What Pretraining Produces: Representations and World Knowledge
At the end of pretraining, a model has learned billions of parameters whose values encode patterns extracted from the training corpus. What exactly is stored in those parameters? The model has learned token embeddings: dense vector representations where semantically related words cluster together in high-dimensional space. The words 'king' and 'queen' have nearby embedding vectors. The word 'bank' as a financial institution and 'bank' as a river shore end up as context-dependent mixtures of distinct clusters. The model has learned attention patterns: which tokens tend to be relevant to which other tokens in various syntactic and semantic contexts. A verb attends strongly to its subject and object. A pronoun attends to its antecedent. Critically, the model also encodes factual knowledge in its parameters. Probing experiments, where researchers analyze model representations without any fine-tuning, show that large pretrained models encode factual associations like 'Paris is the capital of France,' causal relationships like 'fire causes heat,' and commonsense associations like 'knives are sharp.' This knowledge is implicit, stored in weights as patterns that make certain completions more probable, rather than explicit as a database of facts. This is what enables transfer learning: the pretrained model's representations are useful starting points for fine-tuning on specific tasks, because the model already knows a great deal about language and the world. A fine-tuned model only needs to learn the specific format and focus of the new task, not build from scratch.
A language model does not have a database of facts it can look up. Its knowledge is implicit: encoded in parameter values that make certain token sequences more probable than others. This is why language models can be wrong about facts in ways that seem inconsistent. They are not retrieving from memory but generating plausible continuations based on distributional patterns.
Complete these key statements about pretraining.
A researcher trains two language models on the same architecture. Model A uses next-token prediction on a 1-trillion-token corpus. Model B is trained with supervised learning on 50 million labeled question-answer pairs. For a new task of classifying the sentiment of product reviews, which model will likely perform better after fine-tuning on 1,000 labeled examples?
Why does including code in the pretraining corpus of a language model improve its performance on mathematical reasoning tasks, even when those tasks involve no programming?
Reverse-Engineer What a Model Learned
- This exercise builds intuition for what self-supervised pretraining forces a model to learn.
- Step 1: Consider this sentence fragment. What must a model know to correctly predict the final blank?
- 'The defendant's lawyer objected to the evidence, arguing it was obtained without a valid ___'
- List at least four distinct types of knowledge required: vocabulary, grammar, legal domain knowledge, and so on.
- Step 2: Now consider this fragment:
- 'She placed the beaker over the Bunsen burner and waited for the solution to ___'
- Again, list the types of knowledge required to complete it correctly.

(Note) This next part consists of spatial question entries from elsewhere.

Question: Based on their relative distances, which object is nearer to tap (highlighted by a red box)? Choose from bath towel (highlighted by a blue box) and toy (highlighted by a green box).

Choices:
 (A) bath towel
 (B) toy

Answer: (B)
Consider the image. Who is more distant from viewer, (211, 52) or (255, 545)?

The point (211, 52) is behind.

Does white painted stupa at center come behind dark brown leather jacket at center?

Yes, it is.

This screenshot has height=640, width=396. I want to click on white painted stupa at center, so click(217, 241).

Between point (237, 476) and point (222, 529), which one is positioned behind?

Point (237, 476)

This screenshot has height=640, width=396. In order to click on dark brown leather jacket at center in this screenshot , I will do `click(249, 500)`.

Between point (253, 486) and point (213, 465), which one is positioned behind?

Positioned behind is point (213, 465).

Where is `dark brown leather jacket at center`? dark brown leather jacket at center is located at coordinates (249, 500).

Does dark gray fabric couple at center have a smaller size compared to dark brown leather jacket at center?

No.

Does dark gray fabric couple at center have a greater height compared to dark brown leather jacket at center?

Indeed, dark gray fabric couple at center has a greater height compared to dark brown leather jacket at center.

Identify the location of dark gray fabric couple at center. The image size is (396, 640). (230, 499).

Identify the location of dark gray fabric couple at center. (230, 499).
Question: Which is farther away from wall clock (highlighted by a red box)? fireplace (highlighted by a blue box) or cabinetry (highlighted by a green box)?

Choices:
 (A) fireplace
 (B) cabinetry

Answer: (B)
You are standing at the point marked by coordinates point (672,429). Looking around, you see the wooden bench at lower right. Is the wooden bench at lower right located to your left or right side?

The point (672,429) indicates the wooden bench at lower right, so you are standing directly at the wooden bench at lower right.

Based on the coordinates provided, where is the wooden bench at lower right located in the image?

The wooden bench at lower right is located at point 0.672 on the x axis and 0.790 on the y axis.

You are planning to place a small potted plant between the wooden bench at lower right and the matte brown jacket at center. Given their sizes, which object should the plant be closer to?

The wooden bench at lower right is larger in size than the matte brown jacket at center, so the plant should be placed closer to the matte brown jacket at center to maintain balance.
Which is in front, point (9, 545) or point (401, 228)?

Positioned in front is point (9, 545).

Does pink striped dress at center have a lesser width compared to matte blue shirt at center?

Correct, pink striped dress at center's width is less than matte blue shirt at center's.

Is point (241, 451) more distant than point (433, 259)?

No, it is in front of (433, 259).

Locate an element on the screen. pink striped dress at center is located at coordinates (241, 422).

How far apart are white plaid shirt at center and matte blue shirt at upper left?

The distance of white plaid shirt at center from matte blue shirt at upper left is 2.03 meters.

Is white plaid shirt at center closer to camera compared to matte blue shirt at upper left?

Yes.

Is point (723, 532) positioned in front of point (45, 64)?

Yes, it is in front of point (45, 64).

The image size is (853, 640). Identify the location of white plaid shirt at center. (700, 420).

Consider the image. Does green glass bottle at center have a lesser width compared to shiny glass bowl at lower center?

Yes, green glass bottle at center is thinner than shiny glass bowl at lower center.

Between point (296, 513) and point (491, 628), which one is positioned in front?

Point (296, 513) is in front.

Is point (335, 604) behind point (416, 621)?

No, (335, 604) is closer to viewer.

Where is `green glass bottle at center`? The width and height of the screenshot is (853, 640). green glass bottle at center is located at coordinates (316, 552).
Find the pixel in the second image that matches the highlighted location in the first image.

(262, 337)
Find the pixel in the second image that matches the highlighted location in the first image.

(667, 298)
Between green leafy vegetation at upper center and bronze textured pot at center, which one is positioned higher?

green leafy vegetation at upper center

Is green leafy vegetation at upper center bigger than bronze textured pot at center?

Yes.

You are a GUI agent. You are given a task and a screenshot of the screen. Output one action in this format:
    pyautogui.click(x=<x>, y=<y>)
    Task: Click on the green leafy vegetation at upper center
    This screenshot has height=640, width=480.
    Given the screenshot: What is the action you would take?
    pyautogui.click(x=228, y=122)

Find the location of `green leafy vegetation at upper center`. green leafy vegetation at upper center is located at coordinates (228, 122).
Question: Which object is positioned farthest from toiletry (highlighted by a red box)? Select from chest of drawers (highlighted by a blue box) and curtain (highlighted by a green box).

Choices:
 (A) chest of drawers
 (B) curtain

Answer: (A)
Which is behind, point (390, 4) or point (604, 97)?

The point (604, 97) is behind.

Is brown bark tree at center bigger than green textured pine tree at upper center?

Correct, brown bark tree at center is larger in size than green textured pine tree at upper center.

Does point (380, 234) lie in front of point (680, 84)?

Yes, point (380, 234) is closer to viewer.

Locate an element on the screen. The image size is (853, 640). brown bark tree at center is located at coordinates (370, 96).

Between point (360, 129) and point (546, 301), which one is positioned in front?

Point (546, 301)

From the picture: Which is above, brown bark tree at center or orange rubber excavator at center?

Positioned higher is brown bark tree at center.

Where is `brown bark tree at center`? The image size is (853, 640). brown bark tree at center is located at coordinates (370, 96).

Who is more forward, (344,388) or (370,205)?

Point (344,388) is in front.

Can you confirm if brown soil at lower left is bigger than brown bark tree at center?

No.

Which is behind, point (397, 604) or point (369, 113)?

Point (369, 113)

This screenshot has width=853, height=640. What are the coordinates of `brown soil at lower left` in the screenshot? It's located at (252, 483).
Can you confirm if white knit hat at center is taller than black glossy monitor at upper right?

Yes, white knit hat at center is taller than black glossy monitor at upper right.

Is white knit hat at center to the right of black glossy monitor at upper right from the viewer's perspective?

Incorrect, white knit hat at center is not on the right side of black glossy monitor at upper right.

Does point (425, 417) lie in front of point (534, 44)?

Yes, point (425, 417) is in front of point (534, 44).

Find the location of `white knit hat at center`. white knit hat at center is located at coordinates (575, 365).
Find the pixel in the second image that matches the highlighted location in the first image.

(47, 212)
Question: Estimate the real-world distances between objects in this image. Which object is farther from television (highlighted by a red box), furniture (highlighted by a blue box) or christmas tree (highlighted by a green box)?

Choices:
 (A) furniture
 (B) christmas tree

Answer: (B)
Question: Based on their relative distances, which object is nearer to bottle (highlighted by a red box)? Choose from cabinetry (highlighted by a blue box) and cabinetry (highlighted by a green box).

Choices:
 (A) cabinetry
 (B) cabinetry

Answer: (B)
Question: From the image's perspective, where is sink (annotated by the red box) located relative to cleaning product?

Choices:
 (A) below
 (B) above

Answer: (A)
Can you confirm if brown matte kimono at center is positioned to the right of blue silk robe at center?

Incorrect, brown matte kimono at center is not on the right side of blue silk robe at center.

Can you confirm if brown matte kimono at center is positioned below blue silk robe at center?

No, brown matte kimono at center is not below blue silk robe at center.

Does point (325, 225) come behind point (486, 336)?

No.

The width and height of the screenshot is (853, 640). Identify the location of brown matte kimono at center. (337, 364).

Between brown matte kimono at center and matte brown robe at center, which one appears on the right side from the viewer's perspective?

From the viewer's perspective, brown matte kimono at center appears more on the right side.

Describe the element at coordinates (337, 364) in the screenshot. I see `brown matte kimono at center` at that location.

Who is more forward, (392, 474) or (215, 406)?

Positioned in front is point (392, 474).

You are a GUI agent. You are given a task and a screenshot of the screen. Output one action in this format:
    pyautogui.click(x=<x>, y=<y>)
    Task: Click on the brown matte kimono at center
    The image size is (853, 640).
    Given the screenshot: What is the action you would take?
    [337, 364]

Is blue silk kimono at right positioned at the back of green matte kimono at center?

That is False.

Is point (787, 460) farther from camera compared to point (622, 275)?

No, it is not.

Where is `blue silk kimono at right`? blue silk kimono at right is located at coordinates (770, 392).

- Step 3: Compare your two lists. What knowledge is shared across both? What is domain-specific to each?
- Step 4: Imagine a model trained on billions of legal documents but almost no chemistry textbooks. For which fragment would it perform better? What does this tell you about how data composition shapes model capabilities?
- Step 5: Write your own sentence fragment in a domain of your choice such as medicine, cooking, or astrophysics. Exchange with a partner. For their fragment, identify the types of knowledge required and predict which training data sources would best support learning to complete it.